The ICO exists to empower you through information.

At a glance

When processing personal data for the any of the law enforcement purposes, you must provide, where relevant and as far as possible, a clear distinction between different categories of personal data, such as people who are:

  • suspected of having committed, or about to commit, a criminal offence (suspects);
  • convicted of a criminal offence;
  • individuals who are, or are suspected of being, victims of a criminal offence (victims); or
  • individuals who are witnesses, or can provide information, about a criminal offence (witnesses).

In brief

Under the fourth principle, you must ensure that any personal data you process for law enforcement purposes is accurate and, where necessary, up to date.

In all areas of policing and criminal justice, it is highly likely that any processing of personal data will involve different categories of data subject. When processing personal data for the any of the law enforcement purposes, you must provide, where relevant and as far as possible, a clear distinction between different categories of personal data, such as people who are:

  • suspected of having committed, or about to commit, a criminal offence (suspects);
  • convicted of a criminal offence;
  • individuals who are, or are suspected of being, victims of a criminal offence (victims); or
  • individuals who are witnesses, or can provide information, about a criminal offence (witnesses).

There may be instances where an individual falls under more than one of these categories. For example an individual may be both a victim and a witness in a certain case, or indeed an offender in one case and victim/witness in another. You will therefore be required, where relevant and as far as possible, to have processes and procedures in place to distinguish between such categories.  

Example

If a competent authority obtains a large dataset as part of an investigation, the authority only needs to categorise the personal data that is relevant to the investigation. In practice, this will be data that has operational value to a criminal investigation, rather than any other collateral data that they have also acquired. 

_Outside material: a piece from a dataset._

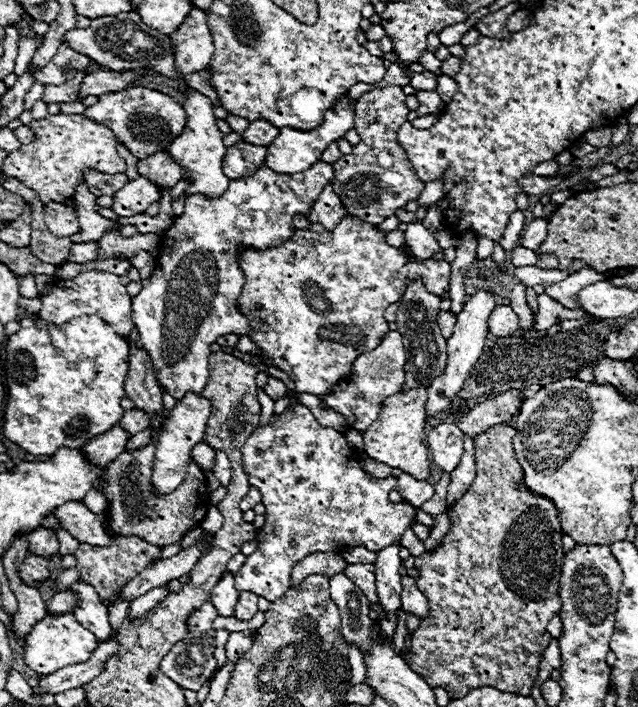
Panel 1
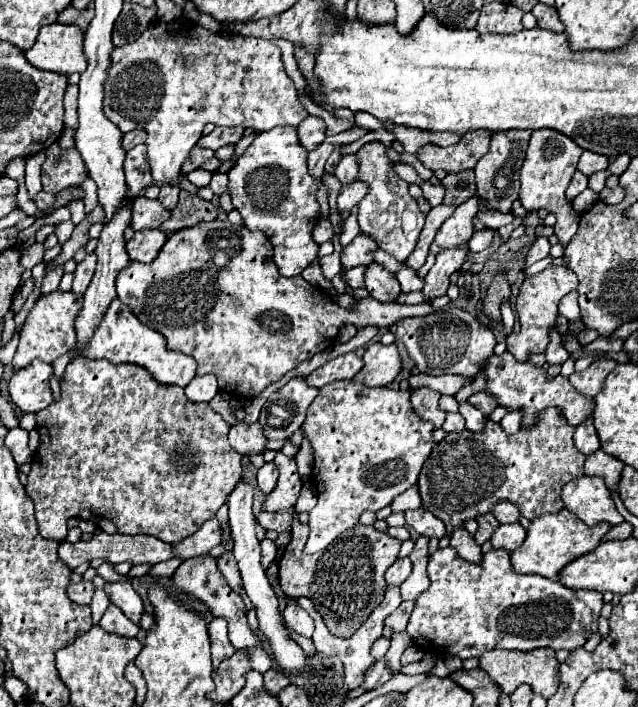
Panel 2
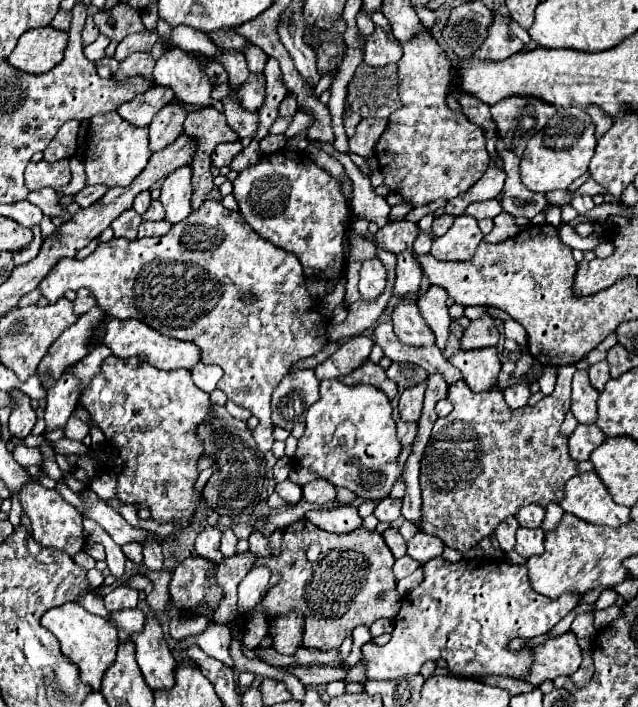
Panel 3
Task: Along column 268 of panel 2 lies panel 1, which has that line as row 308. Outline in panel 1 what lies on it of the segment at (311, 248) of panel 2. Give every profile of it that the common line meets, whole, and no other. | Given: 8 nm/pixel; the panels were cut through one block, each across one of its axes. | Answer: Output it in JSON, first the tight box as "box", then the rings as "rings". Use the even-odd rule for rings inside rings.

The competent authority will only categorise the information under Part 3 where relevant to the investigation, and any other unused data will fall under the general provisions of the UK GDPR/ Part 2 of the Act.

It is important to note that any unused personal data is also subject to strict retention periods.

You must also distinguish, so far as possible, any personal data based on facts from personal data based on personal assessment. In essence, this is the ability to distinguish between fact and opinion.  

For example, statements by victims and witnesses containing personal data are based on the subjective perceptions of the person making the statement. These statements are not always verifiable and are subject to challenge during the legal process. In such cases, the requirement for accuracy does not apply to the content of the statement but simply that a specific statement has been made.

The requirement to keep personal data up to date must also be viewed in this context. If an individual’s conviction is overturned on appeal, police must amend their records. However, they will not retrospectively alter a witness statement even if the court has found it to be unreliable.